Foster carers warn cuts threaten children's welfare

By Hannah Richardson
BBC News education and social affairs reporter

  • Published
Sad looking boyImage source, BrianAJackson
Image caption,
Children in care often need extra support

The wellbeing of thousands of children in care is under threat because of budget cuts in England, a charity says.

The Fostering Network says children in care are finding it harder to access social worker support as a result.

Town hall bosses says the number of children receiving intensive support through child protection plans has risen 60% in the past eight years.

Cuts to early intervention budgets left councils with very difficult decisions, they added.

'Truly shocking'

The Fostering Network's chief executive, Kevin Williams, said: "We are extremely concerned that so many foster carers feel that recent cuts are having a negative impact on their fostered children's access to the support and services that they so vitally need.

"The wellbeing of thousands of fostered children is under threat.

"This is worrying enough in itself.

"But equally worrying is the drop in the support - both practical and financial - being offered to foster carers to enable them to provide stable and loving homes to these children."

He said this charity had "fought long and hard" to ensure all foster carers received an allowance that covered the costs of looking after the children they cared for.

"To think that this progress is in danger of being eroded and that foster carers will be forced to subsidise the care of these children or that children will go without is truly shocking," he added.

The network carried out a snapshot survey of foster carers, and about 600 replied.

Of these, about 70% said their allowances had been negatively affected by local authority cuts, and about the same proportion said they felt cuts were limiting access to their child's social worker.

'Worked hard'

One respondent said: "We have fostered for over 25 years and cared for well over 300 young people, and the service has never been in a worse position to deliver young people with a good care service."

Another foster carer said: "My monthly visits have been cut to once every two months, with a telephone call in between, and the timing of visits seem rushed and you can't explain your needs in the time given.
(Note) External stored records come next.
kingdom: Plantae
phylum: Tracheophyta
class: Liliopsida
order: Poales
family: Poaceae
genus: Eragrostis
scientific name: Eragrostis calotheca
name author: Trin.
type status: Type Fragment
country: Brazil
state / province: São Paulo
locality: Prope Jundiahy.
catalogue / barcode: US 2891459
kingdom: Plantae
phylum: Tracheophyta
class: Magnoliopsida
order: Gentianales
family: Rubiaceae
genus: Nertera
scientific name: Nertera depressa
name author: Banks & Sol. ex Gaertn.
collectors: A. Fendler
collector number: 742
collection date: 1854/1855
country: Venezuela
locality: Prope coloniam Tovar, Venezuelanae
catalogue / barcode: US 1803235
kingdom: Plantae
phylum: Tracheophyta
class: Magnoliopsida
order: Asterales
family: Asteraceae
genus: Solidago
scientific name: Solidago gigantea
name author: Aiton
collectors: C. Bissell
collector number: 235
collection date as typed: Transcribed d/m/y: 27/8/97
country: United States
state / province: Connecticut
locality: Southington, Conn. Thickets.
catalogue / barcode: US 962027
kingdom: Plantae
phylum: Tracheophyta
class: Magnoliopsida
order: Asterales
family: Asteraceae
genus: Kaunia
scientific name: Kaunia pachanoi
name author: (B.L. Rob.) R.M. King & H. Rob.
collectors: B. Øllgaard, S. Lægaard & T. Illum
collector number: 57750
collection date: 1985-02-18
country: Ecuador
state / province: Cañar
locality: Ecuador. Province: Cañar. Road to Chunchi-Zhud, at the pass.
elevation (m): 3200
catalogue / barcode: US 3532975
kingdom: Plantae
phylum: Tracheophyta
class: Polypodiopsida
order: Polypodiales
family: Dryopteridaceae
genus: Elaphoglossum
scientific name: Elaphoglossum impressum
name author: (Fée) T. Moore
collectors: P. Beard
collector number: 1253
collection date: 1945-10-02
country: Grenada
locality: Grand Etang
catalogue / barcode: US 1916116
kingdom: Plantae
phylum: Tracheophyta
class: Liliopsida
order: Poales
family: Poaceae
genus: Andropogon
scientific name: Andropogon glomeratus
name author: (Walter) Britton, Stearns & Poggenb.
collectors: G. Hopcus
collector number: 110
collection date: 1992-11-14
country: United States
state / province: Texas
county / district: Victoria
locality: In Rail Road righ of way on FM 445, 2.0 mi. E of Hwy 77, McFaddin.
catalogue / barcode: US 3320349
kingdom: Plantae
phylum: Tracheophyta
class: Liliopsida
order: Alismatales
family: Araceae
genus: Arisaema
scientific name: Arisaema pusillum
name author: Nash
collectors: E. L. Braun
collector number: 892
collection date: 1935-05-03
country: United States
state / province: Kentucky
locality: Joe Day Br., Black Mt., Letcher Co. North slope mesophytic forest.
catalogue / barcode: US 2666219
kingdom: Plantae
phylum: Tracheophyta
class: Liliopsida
They have too many cases to look after."

Councillor Richard Watts, vice-chairman of the Local Government Association's Children and Young People Board, said councils had worked hard to protect front-line children's services and increased spending on children and family services between 2010 and 2013.

"Unfortunately, this has still amounted to a reduction in real terms, and didn't take into account increasing demand, particularly in high-end child protection services.

"More than 20,000 extra children, an increase of more than 60%, are now receiving intensive support through child protection plans than eight years ago.

"These pressures have left challenging choices elsewhere, and this report highlights some of the difficult decisions councils are forced to make every day.

"There are no easy choices as councils try to balance the immediate need to safeguard a child with the clear benefits that can come later from investment in vital support services and early intervention."

A government spokesperson said: "We greatly value the vital contribution that foster carers make to children's lives, and are committed to ensuring they receive the recognition and support they need.

"We are giving councils almost £200 bn to spend on local services by 2020, and we know that the vast majority are protecting frontline children's social care budgets."